** Begin Raw records **
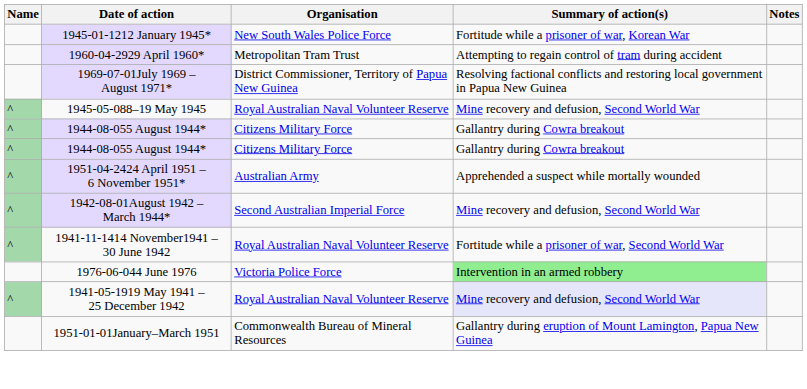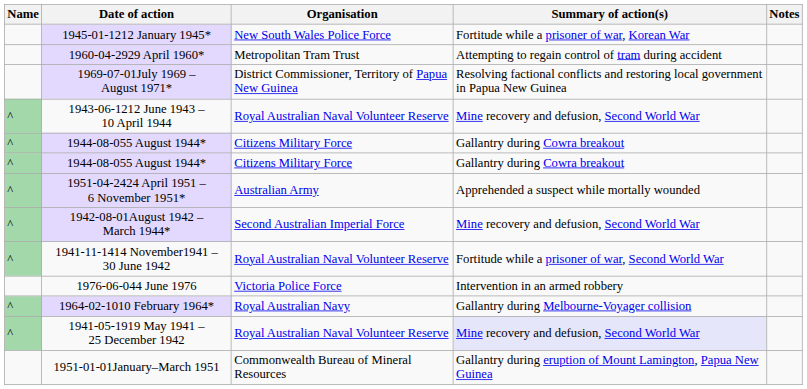+ row: ^ | 1943-06-1212 June 1943 – 10 April 1944 | Royal Australian Naval Volunteer Reserve | Mine recovery and defusion, Second World War
- row: ^ | 1945-05-088–19 May 1945 | Royal Australian Naval Volunteer Reserve | Mine recovery and defusion, Second World War
1976-06-044 June 1976 | Summary of action(s): lightgreen background -> no background
+ row: ^ | 1964-02-1010 February 1964* | Royal Australian Navy | Gallantry during Melbourne-Voyager collision
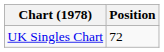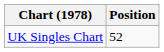UK Singles Chart | Position: 72 -> 52
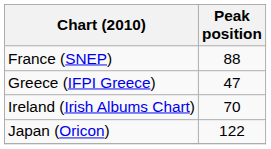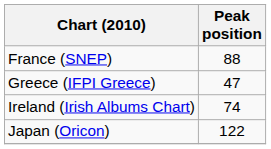Ireland (Irish Albums Chart) | Peak position: 70 -> 74
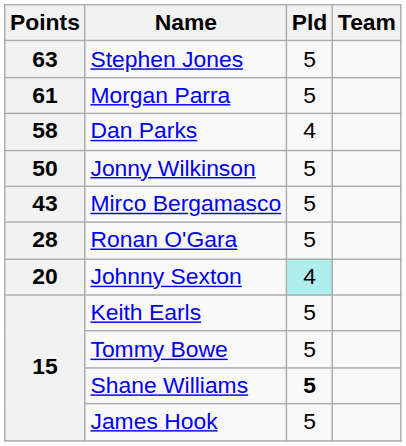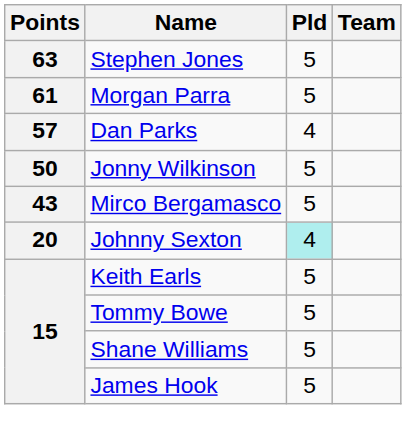Dan Parks | Points: 58 -> 57
- row: 28 | Ronan O'Gara | 5
Shane Williams | Pld: bold -> normal
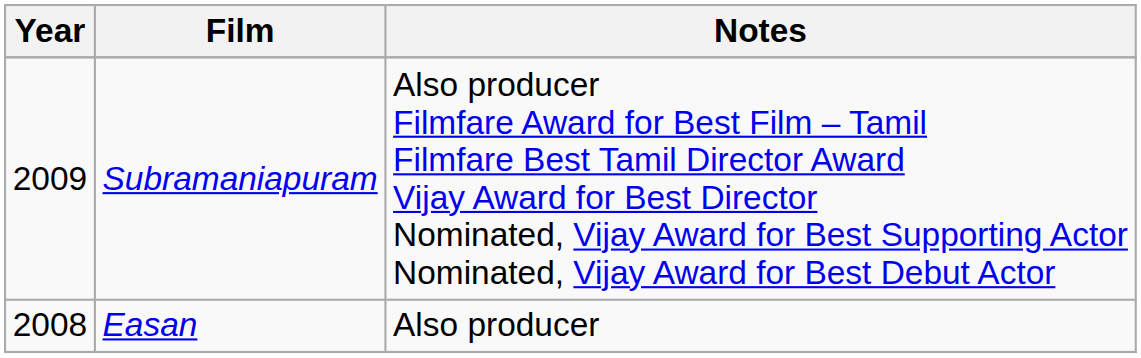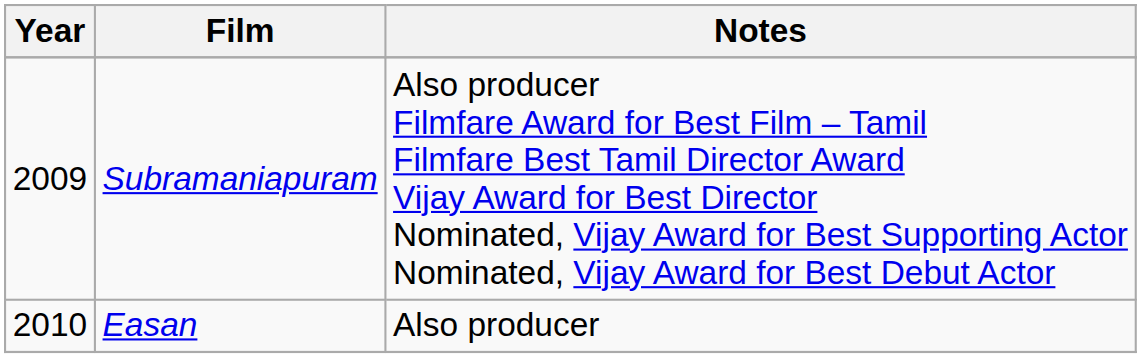Easan | Year: 2008 -> 2010
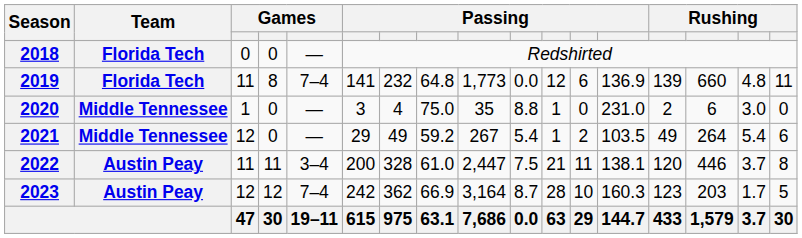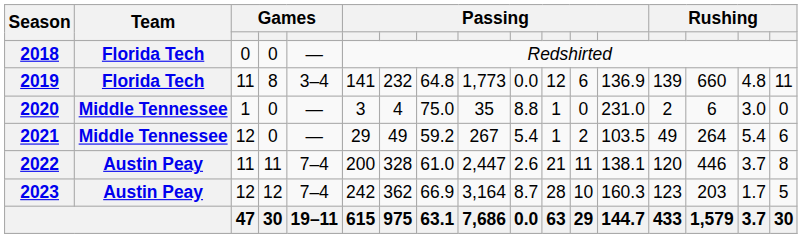2019 | column 5: 7–4 -> 3–4
2022 | column 5: 3–4 -> 7–4
2022 | column 10: 7.5 -> 2.6
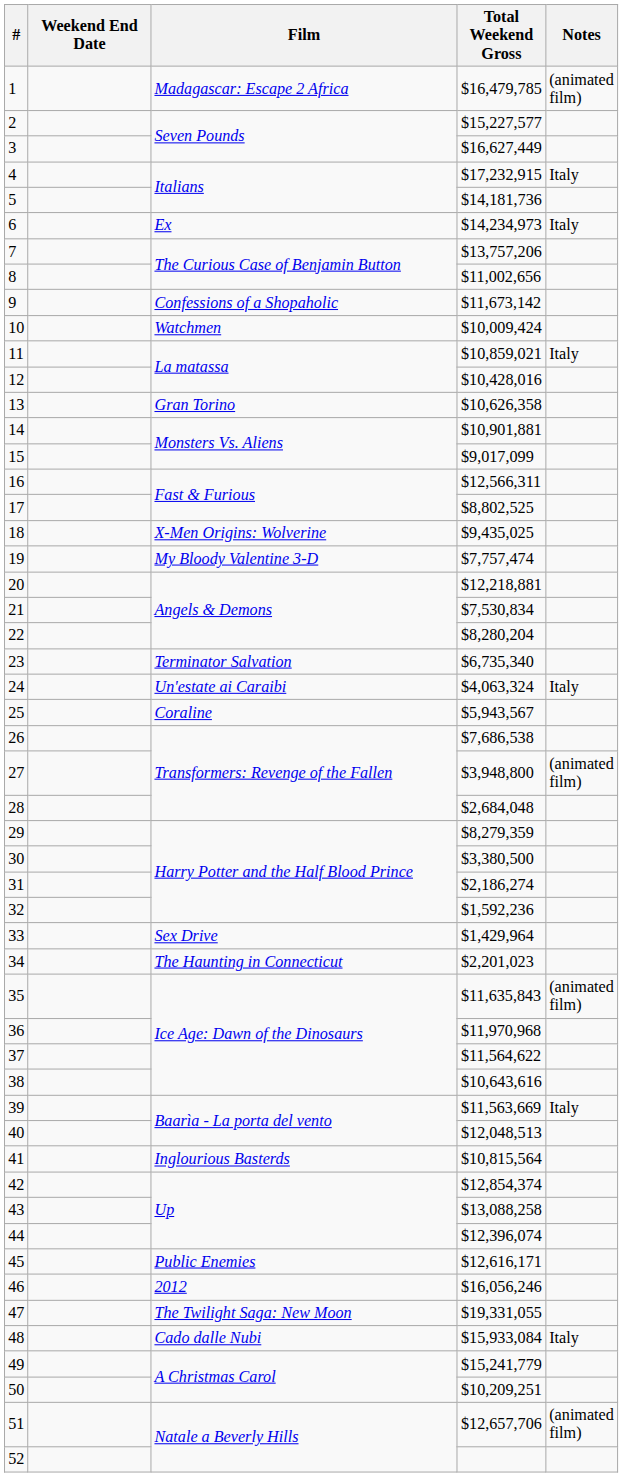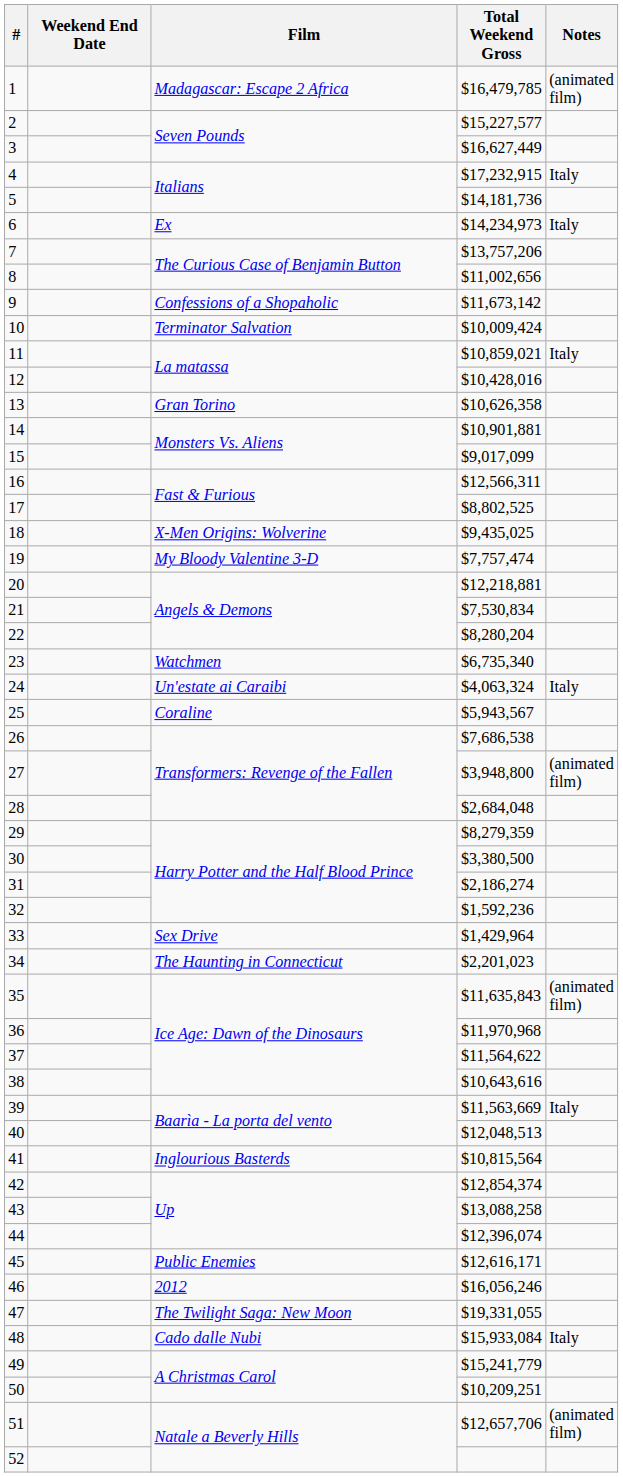10 | Film: Watchmen -> Terminator Salvation
23 | Film: Terminator Salvation -> Watchmen
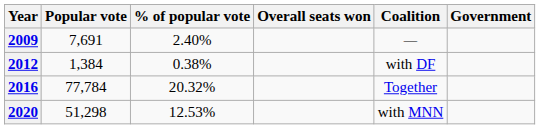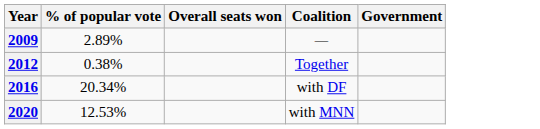- column: Popular vote | 7,691 | 1,384 | 77,784 | 51,298
2009 | % of popular vote: 2.40% -> 2.89%
2012 | Coalition: with DF -> Together
2016 | % of popular vote: 20.32% -> 20.34%
2016 | Coalition: Together -> with DF
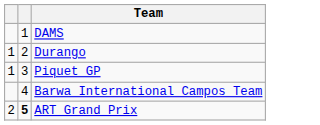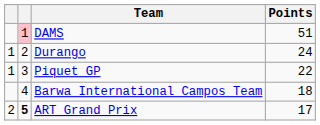+ column: Points | 51 | 24 | 22 | 18 | 17
DAMS | column 2: no background -> pink background
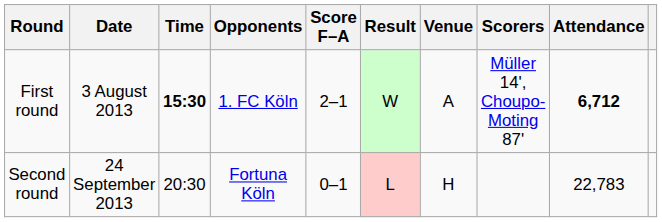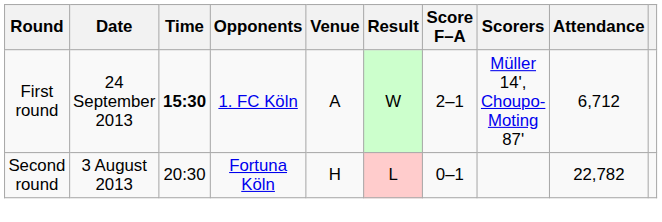columns swapped: Venue <-> Score F–A
First round | Date: 3 August 2013 -> 24 September 2013
First round | Attendance: bold -> normal
Second round | Date: 24 September 2013 -> 3 August 2013
Second round | Attendance: 22,783 -> 22,782
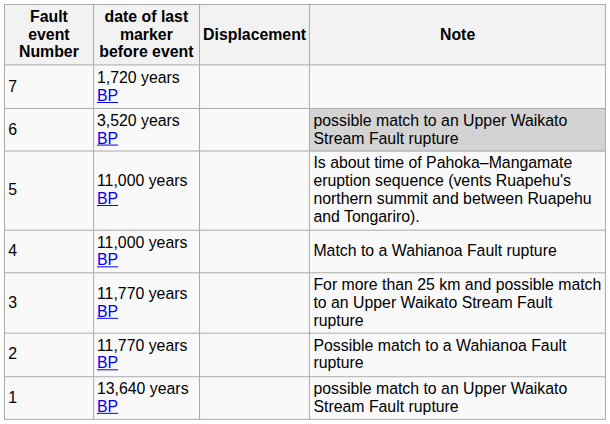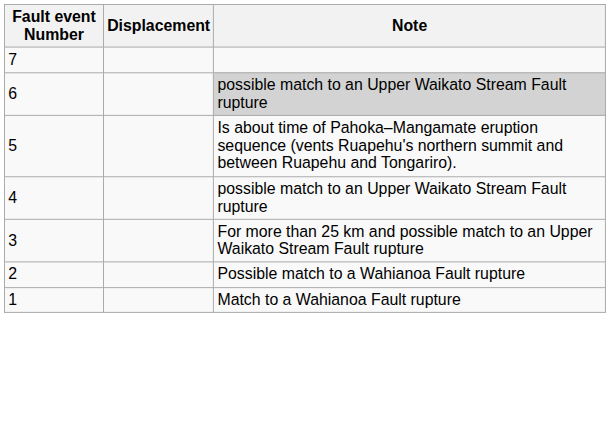- column: date of last marker before event | 1,720 years BP | 3,520 years BP | 11,000 years BP | 11,000 years BP | 11,770 years BP | 11,770 years BP | 13,640 years BP
4 | Note: Match to a Wahianoa Fault rupture -> possible match to an Upper Waikato Stream Fault rupture
1 | Note: possible match to an Upper Waikato Stream Fault rupture -> Match to a Wahianoa Fault rupture
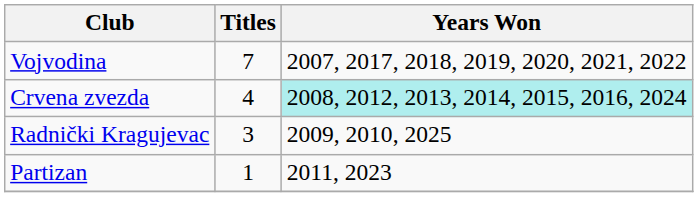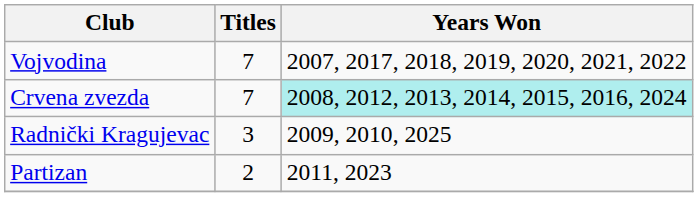Crvena zvezda | Titles: 4 -> 7
Partizan | Titles: 1 -> 2
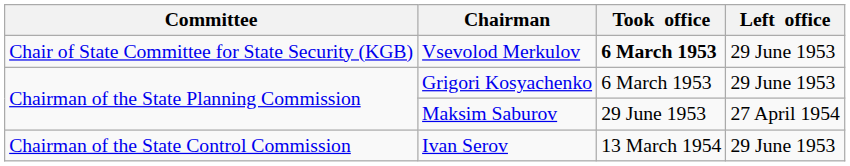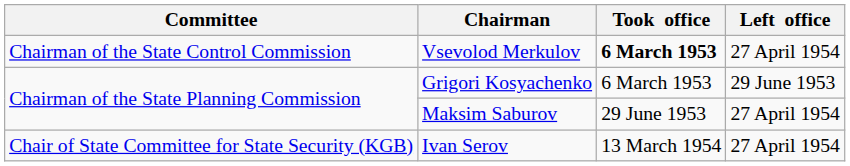Vsevolod Merkulov | Committee: Chair of State Committee for State Security (KGB) -> Chairman of the State Control Commission
Vsevolod Merkulov | Left office: 29 June 1953 -> 27 April 1954
Ivan Serov | Committee: Chairman of the State Control Commission -> Chair of State Committee for State Security (KGB)
Ivan Serov | Left office: 29 June 1953 -> 27 April 1954
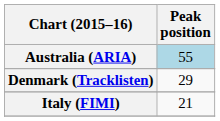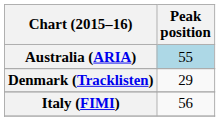Italy (FIMI) | Peak position: 21 -> 56
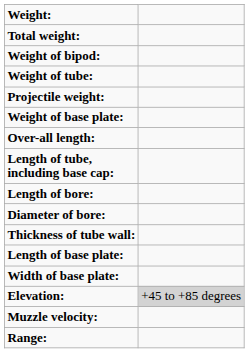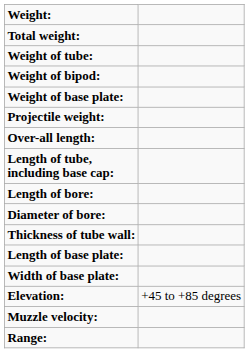rows swapped: Weight of tube: <-> Weight of bipod:
rows swapped: Weight of base plate: <-> Projectile weight:
Elevation: | column 2: lightgrey background -> no background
** End Raw records **
▶ **Aim**
Extract every difference line from the listing above, copying each one word for word and omitting the pictures.

▶ **Exercise output**
+ row: ^ | 1943-06-1212 June 1943 – 10 April 1944 | Royal Australian Naval Volunteer Reserve | Mine recovery and defusion, Second World War
- row: ^ | 1945-05-088–19 May 1945 | Royal Australian Naval Volunteer Reserve | Mine recovery and defusion, Second World War
1976-06-044 June 1976 | Summary of action(s): lightgreen background -> no background
+ row: ^ | 1964-02-1010 February 1964* | Royal Australian Navy | Gallantry during Melbourne-Voyager collision
UK Singles Chart | Position: 72 -> 52
Ireland (Irish Albums Chart) | Peak position: 70 -> 74
Dan Parks | Points: 58 -> 57
- row: 28 | Ronan O'Gara | 5
Shane Williams | Pld: bold -> normal
Easan | Year: 2008 -> 2010
2019 | column 5: 7–4 -> 3–4
2022 | column 5: 3–4 -> 7–4
2022 | column 10: 7.5 -> 2.6
10 | Film: Watchmen -> Terminator Salvation
23 | Film: Terminator Salvation -> Watchmen
- column: Popular vote | 7,691 | 1,384 | 77,784 | 51,298
2009 | % of popular vote: 2.40% -> 2.89%
2012 | Coalition: with DF -> Together
2016 | % of popular vote: 20.32% -> 20.34%
2016 | Coalition: Together -> with DF
+ column: Points | 51 | 24 | 22 | 18 | 17
DAMS | column 2: no background -> pink background
columns swapped: Venue <-> Score F–A
First round | Date: 3 August 2013 -> 24 September 2013
First round | Attendance: bold -> normal
Second round | Date: 24 September 2013 -> 3 August 2013
Second round | Attendance: 22,783 -> 22,782
- column: date of last marker before event | 1,720 years BP | 3,520 years BP | 11,000 years BP | 11,000 years BP | 11,770 years BP | 11,770 years BP | 13,640 years BP
4 | Note: Match to a Wahianoa Fault rupture -> possible match to an Upper Waikato Stream Fault rupture
1 | Note: possible match to an Upper Waikato Stream Fault rupture -> Match to a Wahianoa Fault rupture
Crvena zvezda | Titles: 4 -> 7
Partizan | Titles: 1 -> 2
Vsevolod Merkulov | Committee: Chair of State Committee for State Security (KGB) -> Chairman of the State Control Commission
Vsevolod Merkulov | Left office: 29 June 1953 -> 27 April 1954
Ivan Serov | Committee: Chairman of the State Control Commission -> Chair of State Committee for State Security (KGB)
Ivan Serov | Left office: 29 June 1953 -> 27 April 1954
Italy (FIMI) | Peak position: 21 -> 56
rows swapped: Weight of tube: <-> Weight of bipod:
rows swapped: Weight of base plate: <-> Projectile weight:
Elevation: | column 2: lightgrey background -> no background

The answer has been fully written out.